Thank you so much! I will give this a try when I am back in the studio with the ROLI and let you know how it goes.

In the meantime I am studying a fantastic post by Big Bob on creating a lag filter for parameter data in KSP here: http://vi-control.net/community/threads/scripting-lag-filters.46766/

While a lot of it is over my head, I am going to attempt to hook up some of this math to smooth out the pitch bend data if needed.


----------



## neblix (Oct 13, 2016)

You can also use ENGINE_PAR_TUNE on the groups if you think that would save anything (all relevant groups vs. all relevant events). We use that in Super Audio Cart, if you chose our TUNE [Ext.] destination in the mod matrix. IIRC we support up to 3 octaves.

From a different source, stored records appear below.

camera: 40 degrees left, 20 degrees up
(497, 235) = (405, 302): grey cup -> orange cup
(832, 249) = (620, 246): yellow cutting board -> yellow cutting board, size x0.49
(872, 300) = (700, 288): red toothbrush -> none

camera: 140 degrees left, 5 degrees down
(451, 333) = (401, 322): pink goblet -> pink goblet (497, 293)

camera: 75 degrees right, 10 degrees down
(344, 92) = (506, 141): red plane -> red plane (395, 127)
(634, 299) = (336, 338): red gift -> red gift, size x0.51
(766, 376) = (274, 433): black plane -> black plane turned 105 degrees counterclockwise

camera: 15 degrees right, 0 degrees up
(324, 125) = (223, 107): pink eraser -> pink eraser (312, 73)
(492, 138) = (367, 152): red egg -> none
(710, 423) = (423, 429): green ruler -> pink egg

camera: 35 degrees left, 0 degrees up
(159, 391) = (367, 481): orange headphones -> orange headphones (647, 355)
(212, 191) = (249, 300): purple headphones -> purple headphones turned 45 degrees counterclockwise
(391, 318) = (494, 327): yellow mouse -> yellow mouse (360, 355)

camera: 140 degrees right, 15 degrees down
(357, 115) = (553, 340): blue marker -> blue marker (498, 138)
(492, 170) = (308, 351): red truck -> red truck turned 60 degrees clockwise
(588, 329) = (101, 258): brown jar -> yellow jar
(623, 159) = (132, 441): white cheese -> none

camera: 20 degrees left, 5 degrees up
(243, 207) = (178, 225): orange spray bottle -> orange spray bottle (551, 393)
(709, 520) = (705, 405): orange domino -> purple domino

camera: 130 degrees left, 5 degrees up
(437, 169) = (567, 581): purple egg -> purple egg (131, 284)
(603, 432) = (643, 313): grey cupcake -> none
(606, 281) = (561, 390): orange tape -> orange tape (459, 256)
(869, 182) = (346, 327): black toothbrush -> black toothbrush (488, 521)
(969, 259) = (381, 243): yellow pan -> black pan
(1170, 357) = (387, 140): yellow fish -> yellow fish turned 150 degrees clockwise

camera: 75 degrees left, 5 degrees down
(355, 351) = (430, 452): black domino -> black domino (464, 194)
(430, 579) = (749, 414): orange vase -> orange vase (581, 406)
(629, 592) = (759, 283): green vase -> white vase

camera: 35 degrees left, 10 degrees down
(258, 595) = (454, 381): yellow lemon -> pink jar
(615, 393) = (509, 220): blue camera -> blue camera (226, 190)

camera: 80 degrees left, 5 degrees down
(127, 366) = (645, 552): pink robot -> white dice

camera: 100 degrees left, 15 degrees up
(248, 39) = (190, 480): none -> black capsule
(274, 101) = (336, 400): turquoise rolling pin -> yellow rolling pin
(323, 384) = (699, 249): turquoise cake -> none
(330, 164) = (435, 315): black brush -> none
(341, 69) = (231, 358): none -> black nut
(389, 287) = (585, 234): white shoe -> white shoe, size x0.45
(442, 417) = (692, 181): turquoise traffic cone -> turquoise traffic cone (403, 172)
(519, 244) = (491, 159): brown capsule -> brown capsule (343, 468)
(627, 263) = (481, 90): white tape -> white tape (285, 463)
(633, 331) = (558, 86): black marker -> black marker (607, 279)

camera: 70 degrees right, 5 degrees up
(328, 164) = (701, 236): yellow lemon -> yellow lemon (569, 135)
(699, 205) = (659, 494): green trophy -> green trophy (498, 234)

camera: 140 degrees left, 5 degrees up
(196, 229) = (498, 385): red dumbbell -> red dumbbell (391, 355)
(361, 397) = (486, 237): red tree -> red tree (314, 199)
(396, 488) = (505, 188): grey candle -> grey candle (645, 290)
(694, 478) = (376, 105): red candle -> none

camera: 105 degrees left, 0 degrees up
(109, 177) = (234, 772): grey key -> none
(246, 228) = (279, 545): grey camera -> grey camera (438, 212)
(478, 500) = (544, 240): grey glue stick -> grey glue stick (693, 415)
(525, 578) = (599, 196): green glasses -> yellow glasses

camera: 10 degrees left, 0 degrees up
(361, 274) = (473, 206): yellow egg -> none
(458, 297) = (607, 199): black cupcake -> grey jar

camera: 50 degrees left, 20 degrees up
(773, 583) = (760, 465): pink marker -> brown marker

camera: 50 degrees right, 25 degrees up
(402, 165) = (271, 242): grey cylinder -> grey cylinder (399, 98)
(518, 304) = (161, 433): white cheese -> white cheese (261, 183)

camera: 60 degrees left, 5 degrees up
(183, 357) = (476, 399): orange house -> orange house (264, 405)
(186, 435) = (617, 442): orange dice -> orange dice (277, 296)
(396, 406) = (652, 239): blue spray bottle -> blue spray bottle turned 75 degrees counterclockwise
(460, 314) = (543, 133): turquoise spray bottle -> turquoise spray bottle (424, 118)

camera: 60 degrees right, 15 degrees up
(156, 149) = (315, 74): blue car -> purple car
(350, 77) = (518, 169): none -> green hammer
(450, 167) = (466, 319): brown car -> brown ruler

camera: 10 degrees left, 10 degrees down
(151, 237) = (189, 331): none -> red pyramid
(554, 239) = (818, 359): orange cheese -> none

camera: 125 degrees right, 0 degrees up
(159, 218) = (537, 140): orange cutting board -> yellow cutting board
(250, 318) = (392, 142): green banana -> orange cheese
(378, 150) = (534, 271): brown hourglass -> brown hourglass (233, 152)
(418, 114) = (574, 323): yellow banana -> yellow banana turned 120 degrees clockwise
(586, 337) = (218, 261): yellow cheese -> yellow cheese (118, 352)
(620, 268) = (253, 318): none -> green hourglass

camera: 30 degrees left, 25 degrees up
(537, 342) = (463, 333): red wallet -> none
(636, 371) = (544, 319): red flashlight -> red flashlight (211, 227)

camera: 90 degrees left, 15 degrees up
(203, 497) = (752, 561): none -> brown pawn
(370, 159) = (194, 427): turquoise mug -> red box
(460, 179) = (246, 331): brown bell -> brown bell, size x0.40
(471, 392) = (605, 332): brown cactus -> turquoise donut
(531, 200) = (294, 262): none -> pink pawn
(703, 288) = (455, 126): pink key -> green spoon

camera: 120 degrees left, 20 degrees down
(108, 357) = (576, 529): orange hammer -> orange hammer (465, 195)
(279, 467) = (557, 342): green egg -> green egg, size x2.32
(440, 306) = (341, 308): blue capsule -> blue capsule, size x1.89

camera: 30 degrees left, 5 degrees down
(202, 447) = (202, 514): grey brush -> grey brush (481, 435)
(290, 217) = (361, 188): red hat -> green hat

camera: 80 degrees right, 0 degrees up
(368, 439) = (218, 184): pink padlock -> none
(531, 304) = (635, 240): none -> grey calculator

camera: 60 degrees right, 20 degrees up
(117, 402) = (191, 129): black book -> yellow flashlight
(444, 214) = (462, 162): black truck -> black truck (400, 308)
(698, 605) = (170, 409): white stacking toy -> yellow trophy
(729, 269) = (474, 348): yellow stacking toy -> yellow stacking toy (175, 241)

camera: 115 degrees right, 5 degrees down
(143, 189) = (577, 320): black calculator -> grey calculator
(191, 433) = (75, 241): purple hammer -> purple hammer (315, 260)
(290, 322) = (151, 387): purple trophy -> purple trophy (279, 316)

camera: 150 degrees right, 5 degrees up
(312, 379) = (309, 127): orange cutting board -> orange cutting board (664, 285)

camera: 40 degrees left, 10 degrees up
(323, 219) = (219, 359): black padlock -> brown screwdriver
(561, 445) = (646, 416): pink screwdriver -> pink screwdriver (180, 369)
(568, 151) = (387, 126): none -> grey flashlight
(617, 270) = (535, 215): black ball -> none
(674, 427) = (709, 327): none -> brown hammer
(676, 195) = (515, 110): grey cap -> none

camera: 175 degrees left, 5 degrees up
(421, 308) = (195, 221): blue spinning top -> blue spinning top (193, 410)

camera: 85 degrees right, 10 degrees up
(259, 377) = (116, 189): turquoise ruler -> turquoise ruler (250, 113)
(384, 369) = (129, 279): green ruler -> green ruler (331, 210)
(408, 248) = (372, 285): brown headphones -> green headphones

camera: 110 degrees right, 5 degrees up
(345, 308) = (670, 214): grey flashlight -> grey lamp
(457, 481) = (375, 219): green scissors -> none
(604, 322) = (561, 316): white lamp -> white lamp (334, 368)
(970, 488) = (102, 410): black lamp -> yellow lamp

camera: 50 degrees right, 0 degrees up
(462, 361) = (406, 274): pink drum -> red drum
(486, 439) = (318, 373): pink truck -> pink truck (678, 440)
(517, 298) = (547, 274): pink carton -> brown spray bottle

It sounds pretty good, and we didn't use any lag whatsoever. Obviously because it's on old game console waveforms it might be different than on something more modern/hybrid. But it's a start.


----------



## polypx (Oct 14, 2016)

Mario, do you know if there is a way to recognize the MIDI channel a CC arrives on in an Instrument script?
(EVENT_ID doesn't work for controllers)
cheers,
Dan


----------



## EvilDragon (Oct 14, 2016)

Don't think there is, unfortunately. :/


----------



## neblix (Oct 14, 2016)

polypx said:


> Mario, do you know if there is a way to recognize the MIDI channel a CC arrives on in an Instrument script?
> (EVENT_ID doesn't work for controllers)
> cheers,
> Dan



It's unfortunately impossible. We ran into this issue when allowing multi MIDI channel support in Super Audio Cart. The sad thing is, while Kontakt supports omni for a patch (and therefore receives data from all channels), it doesn't actually let scripters have a lot of power to properly support it. Note events, for example, work fine, but the KEY_DOWN[] array isn't detectable per channel, and neither is CC[]. You can at least code around the KEY_DOWN[] thing because events tell you their channels, but with CC's you absolutely cannot.


----------



## polypx (Oct 14, 2016)

Right. Well that might be one step towards MPE support in Kontakt, simply allowing EVENT_ID to work in the controller callback, then we could script some kind of support. Although better perhaps would be a simple "MPE enable" setup, like EXS24.

C'mon NI...


----------



## olmerk (Aug 10, 2021)

Not to create another post. I want both: at some condition to relay physical pitch-wheel to my patch and at another condition discard it and use change_tune on voice level. Will ignore_controller work for overriding? So far it seems for me that ignore_controller is not applicable as in the case of CC, for example.


----------



## EvilDragon (Aug 12, 2021)

ignore_controller() will work for blocking the pitch bend events, you just need to do it after querying if $CC_NUM = $VCC_PITCH_BEND.

Also, it's possible to query the MIDI channel of CCs (it's just not documented), by querying against $MIDI_CHANNEL in controller callback. This was possible since at least Kontakt 4, when it was used in NI's Vintage Organs library.


----------